Non profit
Per salvare Pompei ci vorrebbe Google
Pier Luigi Sacco: l'incontro tra Itc e beni culturali genera buone pratiche. Come insegna il modello Siena-Microsoft
di Redazione

È d’accordo che l’eventomania sia uno dei mali della cultura italiana. E che il punto più basso sia stato toccato con l’organizzazione del concerto di Elton John (foto) a Napoli, pagato dirottando fondi europei.

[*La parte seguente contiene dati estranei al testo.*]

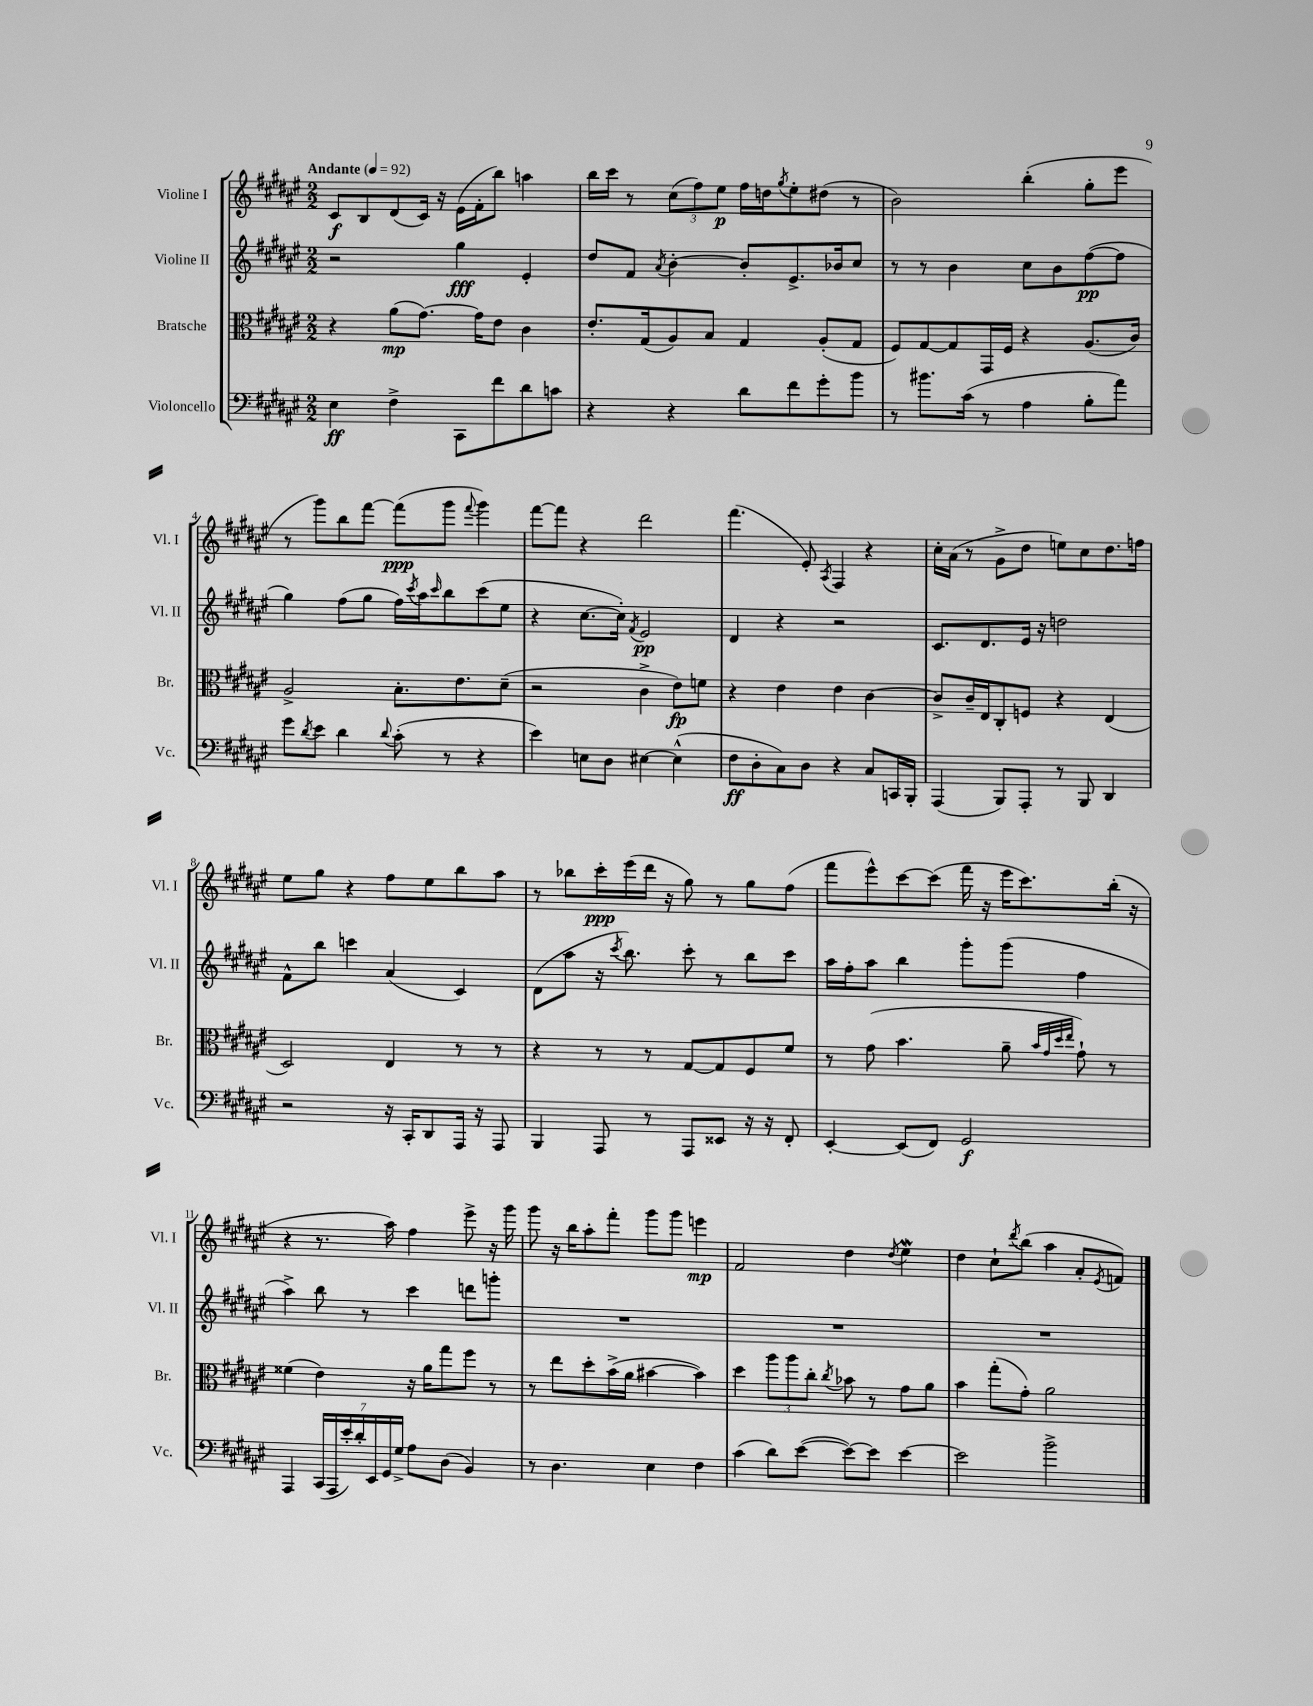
<<
\new StaffGroup <<
\new Staff = "s0" \with { instrumentName = "Violine I" shortInstrumentName = "Vl. I" } {
    \clef treble \key fis \major \numericTimeSignature \time 2/2 \tempo "Andante" 4 = 92
    cis'8\f b8 dis'8( cis'16) r16 eis'16( fis'16-. b''8) a''4 |
    b''16 cis'''16 r8 \tuplet 3/2 { cis''8( fis''8) eis''8\p } fis''16 d''16 \acciaccatura { gis''8 } eis''8-. dis''8( r8 |
    b'2) b''4-.( gis''8-. eis'''8 |
    r8 gis'''8) b''8 fis'''8~ fis'''8\ppp( gis'''8 \appoggiatura { fis'''8 } gis'''4) |
    fis'''8~ fis'''8 r4 dis'''2 |
    fis'''4.( eis'8-.) \acciaccatura { ais8 } fis4 r4 |
    cis''16-. ais'16( r8 gis'8-> dis''8 e''8) cis''8 dis''8. f''16 |
    eis''8 gis''8 r4 fis''8 eis''8 b''8 ais''8 |
    r8 bes''8 cis'''16-.\ppp eis'''16( dis'''16 r16 gis''8) r8 gis''8 fis''8( |
    fis'''8 eis'''8-^) cis'''8~ cis'''8( fis'''16 r16 eis'''16 cis'''8.) b''16-.( r16 |
    r4 r8. ais''16) fis''4 eis'''8-> r16 gis'''16 |
    gis'''8 r16 b''16 ais''8-. fis'''8-. gis'''8 gis'''8 e'''4\mp |
    fis'2 dis''4 \acciaccatura { dis''8 } eis''4\mordent |
    dis''4 cis''8-! \acciaccatura { dis'''8 } b''8( ais''4 ais'8-. \acciaccatura { eis'8 } f'8) \bar "|." |
}
\new Staff = "s1" \with { instrumentName = "Violine II" shortInstrumentName = "Vl. II" } {
    \clef treble \key fis \major \numericTimeSignature \time 2/2
    r2 gis''4\fff eis'4-. |
    dis''8 fis'8 \acciaccatura { ais'8 } b'4~-. b'8-. eis'8.-> bes'16 cis''8 |
    r8 r8 b'4 cis''8 b'8 fis''8~\pp( fis''8 |
    gis''4) fis''8( gis''8 fis''16) \acciaccatura { cis'''8 } ais''16 \grace { cis'''16 } b''8 cis'''8( eis''8 |
    r4 cis''8.~ cis''16-.) \acciaccatura { fis'8 } eis'2\pp |
    dis'4 r4 r2 |
    cis'8. dis'8. eis'16 r16 d''2 |
    fis'8-^ b''8 c'''4 ais'4( cis'4) |
    dis'8( ais''8 r16 \acciaccatura { cis'''8 } b''8.) cis'''8-. r8 b''8 cis'''8 |
    ais''16 fis''16-. ais''8 b''4 gis'''8-. gis'''8( fis''4 |
    ais''4->) b''8 r8 cis'''4 d'''8 g'''8-. |
    R1 |
    R1 |
    R1 \bar "|." |
}
\new Staff = "s2" \with { instrumentName = "Bratsche" shortInstrumentName = "Br." } {
    \clef alto \key fis \major \numericTimeSignature \time 2/2
    r4 ais'8\mp( gis'8.~) gis'16 eis'8 cis'4 |
    eis'8.-. gis16( ais8) b8 gis4 ais8-.( gis8 |
    fis8) gis8~ gis8 gis,16 fis16 r4 ais8.( cis'16) |
    ais2-> b8.-. eis'8. dis'8--( |
    r2 cis'4-> eis'8\fp) f'8 |
    r4 eis'4 eis'4 cis'4~ |
    cis'8-> cis'16-- eis16 cis8-. f8 r4 eis4( |
    dis2) eis4 r8 r8 |
    r4 r8 r8 gis8~ gis8 fis8 fis'8 |
    r8 gis'8( b'4. ais'8-- \grace { b'32 gis'32 dis''32 eis''32 } gis'8-!) r8 |
    fisis'4( eis'4) r16 ais'16 gis''8 fis''8 r8 |
    r8 eis''8 dis''8-. b'16->( ais'16 bis'4~ bis'4) |
    dis''4 \tuplet 3/2 { ais''8 ais''8 cis''8-. } \acciaccatura { cis''8 } bes'8 r8 gis'8 ais'8 |
    b'4 gis''8-.( gis'8-.) ais'2 \bar "|." |
}
\new Staff = "s3" \with { instrumentName = "Violoncello" shortInstrumentName = "Vc." } {
    \clef bass \key fis \major \numericTimeSignature \time 2/2
    eis4\ff fis4-> cis,8 fis'8 dis'8 c'8 |
    r4 r4 dis'8 fis'8 gis'8-. b'8 |
    r8 bis'8. cis'16( r8 ais4 b8-. ais'8) |
    gis'8 \acciaccatura { dis'8 } eis'8 dis'4 \appoggiatura { dis'8 } cis'8-.( r8 r4 |
    eis'4) e8 dis8 eis4~ eis4-^( |
    fis8\ff dis8-. cis8) dis8 r4 cis8 c,16 b,,16-. |
    ais,,4( b,,8) ais,,8-. r8 b,,8 dis,4 |
    r2 r16 cis,16-. dis,8 ais,,16 r16 ais,,8 |
    b,,4 ais,,8 r8 ais,,8 eisis,8 r16 r16 fis,8-. |
    eis,4~-. eis,8( fis,8) gis,2\f |
    ais,,4 \tuplet 7/4 { cis,16( ais,,16 eis'16-.) dis'16-. eis,16 gis,16 gis16-> } ais8 dis8( b,4) |
    r8 dis4. eis4 fis4 |
    cis'4( dis'8) eis'8~( eis'8~) eis'8 eis'4~ |
    eis'2 b'2-> \bar "|." |
}
>>
>>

Ma Pier Luigi Sacco, economista prestato alla gestione della cultura, oggi docente allo Iulm, considera l’evento principe del 2010, l’inaugurazione del MaXXi di Roma firmato dall’archistar Zaha Hadid, un fatto di straordinaria positività.
In che senso professore?
La ritengo un’istituzione spartiacque, uno spazio molto sfidante che ha avuto un’eccezionale risposta dal pubblico, come dimostra l’afflusso pressoché costante alla biglietteria. Ma il successo non è solo nei numeri. È nel fatto che così si aiuta la formazione di un pubblico nuovo. Adesso l’importante che è che il MaXXi si dia un piano di sostenibilità economica e finanziaria.
Si arriva insomma anche in questo caso all’eterno nodo delle risorse…

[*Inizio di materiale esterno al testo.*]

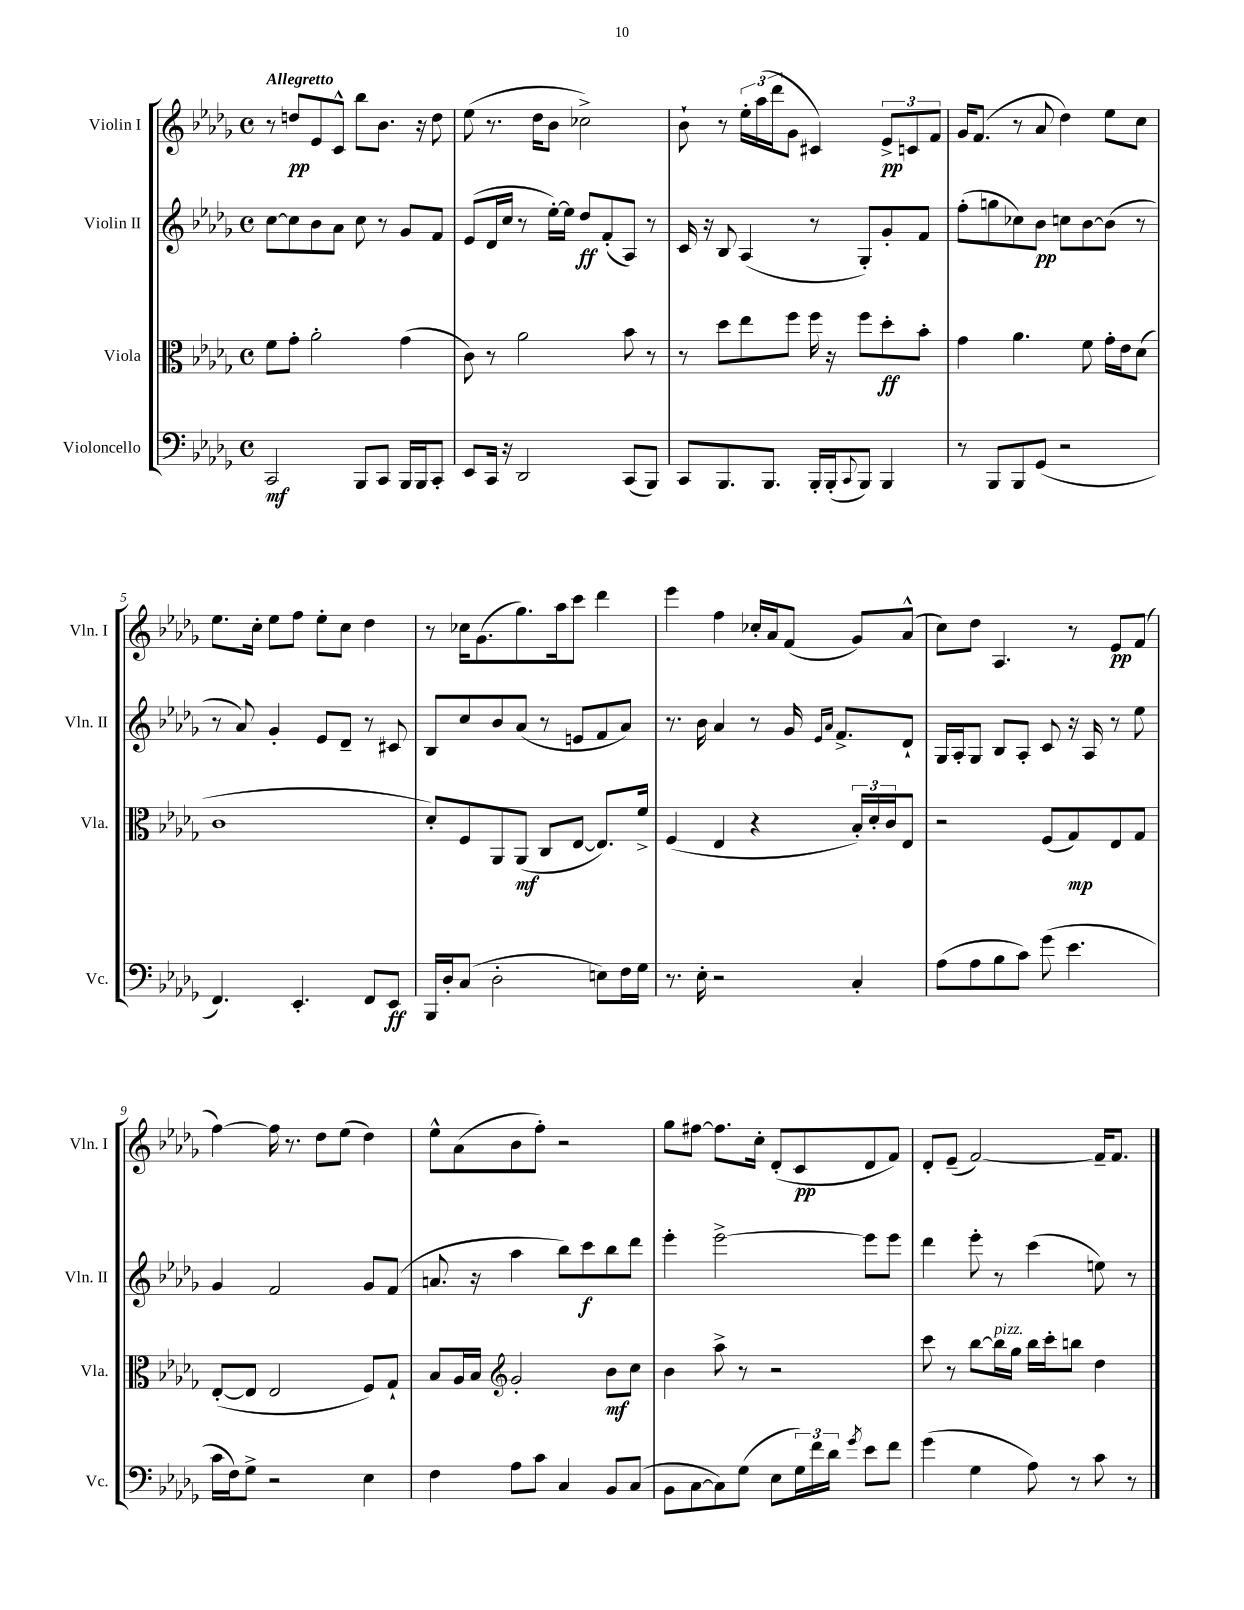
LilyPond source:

<<
\new StaffGroup <<
\new Staff = "s0" \with { instrumentName = "Violin I" shortInstrumentName = "Vln. I" } {
    \clef treble \key des \major \defaultTimeSignature \time 4/4 \tempo "Allegretto"
    r8 d''8\pp ees'8 c'8-^ bes''8 bes'8. r16 d''8 |
    ees''8( r8. des''16 bes'8 ces''2->) |
    bes'8-! r8 \tuplet 3/2 { ees''16-. aes''16( des'''16 } ges'8 cis'4) \tuplet 3/2 { ees'8->\pp c'8 f'8 } |
    ges'16 f'8.( r8 aes'8 des''4) ees''8 c''8 |
    ees''8. c''16-. ees''8 f''8 ees''8-. c''8 des''4 |
    r8 ces''16 ges'8.( ges''8.) aes''16 c'''8 des'''4 |
    ees'''4 f''4 ces''16-. aes'16 f'8( ges'8) aes'8-^( |
    c''8) des''8 aes4. r8 ees'8\pp f'8( |
    f''4~) f''16 r8. des''8 ees''8( des''4) |
    ees''8-^ aes'8( bes'8 f''8-.) r2 |
    ges''8 fis''8~ fis''8. c''16-. des'8-.( c'8\pp des'8 f'8) |
    des'8-. ees'8--( f'2~) f'16-- f'8. \bar "|." |
}
\new Staff = "s1" \with { instrumentName = "Violin II" shortInstrumentName = "Vln. II" } {
    \clef treble \key des \major \defaultTimeSignature \time 4/4
    c''8~ c''8 bes'8 aes'8 c''8 r8 ges'8 f'8 |
    ees'8( des'16 c''16 r8 ees''16~-.) ees''16 des''8\ff f'8-.( aes8) r8 |
    c'16 r16 bes8 aes4( r8 ges8-.) ges'8-. f'8 |
    f''8-.( g''8 ces''8) bes'8\pp c''8 bes'8~ bes'8( r8 |
    r8 aes'8) ges'4-. ees'8 des'8-- r8 cis'8 |
    bes8 c''8 bes'8 aes'8( r8 e'8 f'8 aes'8) |
    r8. bes'16 aes'4 r8 ges'16 \grace { ees'16 aes'16 } f'8.-> des'8-! |
    ges16 aes16-. ges8 bes8 aes8-. c'8 r16 aes16 r8 ees''8 |
    ges'4 f'2 ges'8 f'8( |
    a'8. r16 aes''4 bes''8) c'''8\f bes''8 des'''8 |
    ees'''4-. ees'''2~-> ees'''8 ees'''8 |
    des'''4 ees'''8-. r8 c'''4( e''8) r8 \bar "|." |
}
\new Staff = "s2" \with { instrumentName = "Viola" shortInstrumentName = "Vla." } {
    \clef alto \key des \major \defaultTimeSignature \time 4/4
    f'8 ges'8-. aes'2-. ges'4( |
    c'8) r8 aes'2 bes'8 r8 |
    r8 des''8 ees''8 f''8 f''16 r16 f''8 des''8-.\ff bes'8-. |
    ges'4 aes'4. f'8 ges'16-. ees'16 des'8( |
    c'1 |
    des'8-.) f8 aes,8 aes,8\mf( c8 ees8~ ees8.) f'16-> |
    f4( ees4 r4 \tuplet 3/2 { bes16-.) des'16-. c'16 } ees8 |
    r2 f8( ges8\mp) ees8 ges8 |
    ees8~-.( ees8 ees2 f8) ges8-! |
    bes8 aes16 bes16 \clef treble ges'2-. bes'8\mf c''8 |
    bes'4 aes''8-> r8 r2 |
    c'''8 r8 bes''8~ bes''16^\markup { \italic "pizz." } ges''16 bes''16 c'''16-. b''8 des''4 \bar "|." |
}
\new Staff = "s3" \with { instrumentName = "Violoncello" shortInstrumentName = "Vc." } {
    \clef bass \key des \major \defaultTimeSignature \time 4/4
    c,2\mf bes,,8 c,8 bes,,16 bes,,16 c,8-. |
    ees,8 c,16 r16 des,2 c,8( bes,,8) |
    c,8 bes,,8. bes,,8. bes,,16-. bes,,16-.( \appoggiatura { c,8 } bes,,8) bes,,4 |
    r8 bes,,8 bes,,8 ges,8( r2 |
    f,4.) ees,4.-. f,8 ees,8\ff |
    bes,,16 des16-. c8( des2-. e8) f16 ges16 |
    r8. ees16-. r2 c4-. |
    aes8( aes8 bes8 c'8) ges'8( ees'4. |
    c'16 f16) ges8-> r2 ees4 |
    f4 aes8 c'8 c4 bes,8 c8( |
    bes,8 c8~ c8) ges8( ees8 \tuplet 3/2 { ges16) f'16 des'16 } \acciaccatura { ges'8 } ees'8 f'8 |
    ges'4( ges4 aes8) r8 c'8 r8 \bar "|." |
}
>>
>>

Certo. Perché noi diciamo che il patrimonio culturale è il nostro petrolio. E poi lo affrontiamo come se fosse un centro di costo, e non di profitto. È un’impostazione sbagliata alla radice.
E come si fa a ribaltarla?
Bisogna essere innovativi e capire quali enormi potenzialità possano riservare le sperimentazioni tecnologiche. Se Pompei si accordasse con Google per la diffusione via web del suo patrimonio, si potrebbero incamerare diverse decine di milioni di euro.
Come fa ad esserne sicuro?
Basta guardare le poche esperienze avviate. Il polo museale senese si è accordato con Microsoft come partner strategico per valorizzare le piccole sedi espositive sul territorio. I risultati ottenuti sono molto importanti.